TransUnion (NYSE:TRU) has signed a definitive agreement to acquire majority ownership of Trans Union de Mexico, S.A., S.I.C., the consumer credit business of the largest credit bureau in Mexico, Buró de Crédito.
TransUnion currently owns approximately 26% of Trans Union de Mexico, has held seats on its board of directors for over two decades, and serves as one of its technology providers. TransUnion has agreed to acquire an additional 68% from selling shareholders, including several of the largest banks operating in Mexico. Cash consideration for the transaction is approximately MXN 11.5 billion, or $560 million using a USD/MXN exchange rate of 20.53 as of January 14, 2025 based on an enterprise value of MXN 16.8 billion, or $818 million at the previously mentioned exchange rate. With this transaction, TransUnion’s ownership would increase to approximately 94%. Buró de Crédito’s commercial credit business is excluded from the transaction.
“Our expansion in Mexico continues our commitment to making trust possible in global commerce,” said Chris Cartwright, President and CEO of TransUnion. “Credit bureaus are a catalyst for financial inclusion, and we are excited for the opportunity to bring the benefits of our state-of-the art technology, innovative solutions and industry expertise to Mexican consumers and businesses. We also look forward to supporting the country’s digital transformation objectives to empower consumers with increased economic opportunity.”
Mexico is the 12th largest global economy and second largest in Latin America, with a growing population and emerging middle class. Consumer credit in Mexico is rapidly expanding, and over half of Mexican adults have at least one financial product. While credit penetration remains lower in Mexico than other Latin American countries, it has significantly increased in the past decade, from 34% to 42% of GDP between 2013 and 20231. After the transaction closes, TransUnion intends to leverage its global operating model to strengthen Trans Union de Mexico’s services to the Mexican market, including additional efforts to drive financial inclusion.
“We anticipate that our planned acquisition of Buró de Crédito’s consumer credit business will strengthen our leadership position in Latin America and will make TransUnion the largest credit bureau in Spanish-speaking Latin America,” said Carlos Valencia, Regional President of TransUnion Latin America. “We see substantial opportunity to introduce global products like trended and alternative credit data, fraud mitigation solutions and consumer engagement tools. We also plan to expand beyond traditional financial services into adjacencies such as FinTech and insurance.”
TransUnion operates in over 30 countries and intends to leverage a proven playbook for scaling businesses internationally. Its innovative solutions include products that promote financial inclusion, mitigate fraud and empower consumers to access credit and manage their financial health. Its global technology and operating model support a best-in-class customer experience, cybersecurity and data governance.

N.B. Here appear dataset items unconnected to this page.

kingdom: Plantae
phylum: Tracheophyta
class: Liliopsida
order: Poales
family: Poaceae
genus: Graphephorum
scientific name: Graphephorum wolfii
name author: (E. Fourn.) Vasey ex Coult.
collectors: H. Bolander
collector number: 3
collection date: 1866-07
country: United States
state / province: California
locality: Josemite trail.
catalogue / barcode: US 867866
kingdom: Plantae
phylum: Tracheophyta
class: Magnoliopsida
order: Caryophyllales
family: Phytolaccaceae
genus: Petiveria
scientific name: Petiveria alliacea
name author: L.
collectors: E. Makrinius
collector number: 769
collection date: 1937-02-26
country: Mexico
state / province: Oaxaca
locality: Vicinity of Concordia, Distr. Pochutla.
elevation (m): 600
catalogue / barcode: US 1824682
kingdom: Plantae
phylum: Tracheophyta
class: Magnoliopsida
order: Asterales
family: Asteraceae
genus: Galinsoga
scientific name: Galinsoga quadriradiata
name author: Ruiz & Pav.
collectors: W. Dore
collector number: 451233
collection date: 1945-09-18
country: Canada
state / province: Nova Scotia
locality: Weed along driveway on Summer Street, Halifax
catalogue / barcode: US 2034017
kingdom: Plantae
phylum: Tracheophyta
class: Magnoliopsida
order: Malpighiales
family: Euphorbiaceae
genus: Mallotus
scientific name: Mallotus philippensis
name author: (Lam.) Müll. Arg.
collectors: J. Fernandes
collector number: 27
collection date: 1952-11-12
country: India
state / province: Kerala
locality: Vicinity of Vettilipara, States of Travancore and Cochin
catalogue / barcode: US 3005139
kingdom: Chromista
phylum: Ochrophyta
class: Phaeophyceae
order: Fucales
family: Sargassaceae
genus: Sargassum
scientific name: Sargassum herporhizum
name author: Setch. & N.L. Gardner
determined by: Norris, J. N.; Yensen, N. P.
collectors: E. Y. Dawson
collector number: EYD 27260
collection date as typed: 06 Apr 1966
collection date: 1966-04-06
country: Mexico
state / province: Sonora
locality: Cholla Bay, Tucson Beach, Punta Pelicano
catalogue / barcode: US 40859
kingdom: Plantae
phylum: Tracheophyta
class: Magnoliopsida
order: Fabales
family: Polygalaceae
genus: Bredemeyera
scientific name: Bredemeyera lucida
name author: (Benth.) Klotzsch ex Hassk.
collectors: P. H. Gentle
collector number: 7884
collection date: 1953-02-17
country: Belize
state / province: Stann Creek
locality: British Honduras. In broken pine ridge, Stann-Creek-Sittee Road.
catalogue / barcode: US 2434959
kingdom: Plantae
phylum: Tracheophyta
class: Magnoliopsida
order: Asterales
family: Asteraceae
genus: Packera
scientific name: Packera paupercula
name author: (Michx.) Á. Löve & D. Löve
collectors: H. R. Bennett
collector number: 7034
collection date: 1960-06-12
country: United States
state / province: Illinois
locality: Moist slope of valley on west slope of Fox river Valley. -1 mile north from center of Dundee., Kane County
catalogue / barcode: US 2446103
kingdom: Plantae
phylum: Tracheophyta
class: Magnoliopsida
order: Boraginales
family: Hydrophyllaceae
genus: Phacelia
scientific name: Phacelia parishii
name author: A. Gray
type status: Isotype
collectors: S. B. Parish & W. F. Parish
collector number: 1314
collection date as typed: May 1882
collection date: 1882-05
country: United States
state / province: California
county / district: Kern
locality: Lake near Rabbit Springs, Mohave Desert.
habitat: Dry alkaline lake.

TransUnion plans to increase the number of associates in Mexico over the next several years to support the execution of the transaction and to further strengthen the company’s capabilities within the region.
“We anticipate integrating the Buró de Crédito consumer credit business into our strong global operating model as part of our International segment,” said Todd Skinner, President, International of TransUnion. “We expect to deliver strong growth over the long term, supported by favorable market dynamics and execution against our growth playbook.”
The target acquisition is expected to generate approximately $145 million2 of revenue and $70 million2 of Adjusted EBITDA3 in 2024. Based on current foreign exchange and financing assumptions, the acquisition is expected to be accretive to Adjusted Diluted Earnings per Share3 in the first year of majority ownership.
The transaction is expected to close by the end of 2025, subject to the satisfaction of regulatory approvals and customary closing conditions. TransUnion anticipates funding this transaction through a combination of debt and cash on hand.
TransUnion will host a conference call and webcast today at 8:30 a.m. Central Time to discuss the transaction agreement and certain forward-looking information. The session and accompanying presentation materials may be accessed at www.transunion.com/tru. A replay of the call will also be available at this website following the conclusion of the call.
1 Source: IMF
2 Estimated total 2024 revenue and Adjusted EBITDA of Trans Union de Mexico based on 20.53 USD/MXN exchange rate as of 1/14/25.
3 Adjusted EBITDA and Adjusted Diluted EPS are non-GAAP measures which should be reviewed in conjunction with the relevant GAAP financial measures and are not presented as alternative measures of GAAP. TransUnion has not provided a reconciliation of non-GAAP measures to the most comparable GAAP financial measures because the non-GAAP measures are presented on a forward-looking basis, and due to the uncertain nature of acquisition-related expenses, purchase accounting fair value adjustments and other information related to the acquisition, a reconciliation could not be prepared without unreasonable effort. This information could be material to TransUnion’s results computed in accordance with GAAP.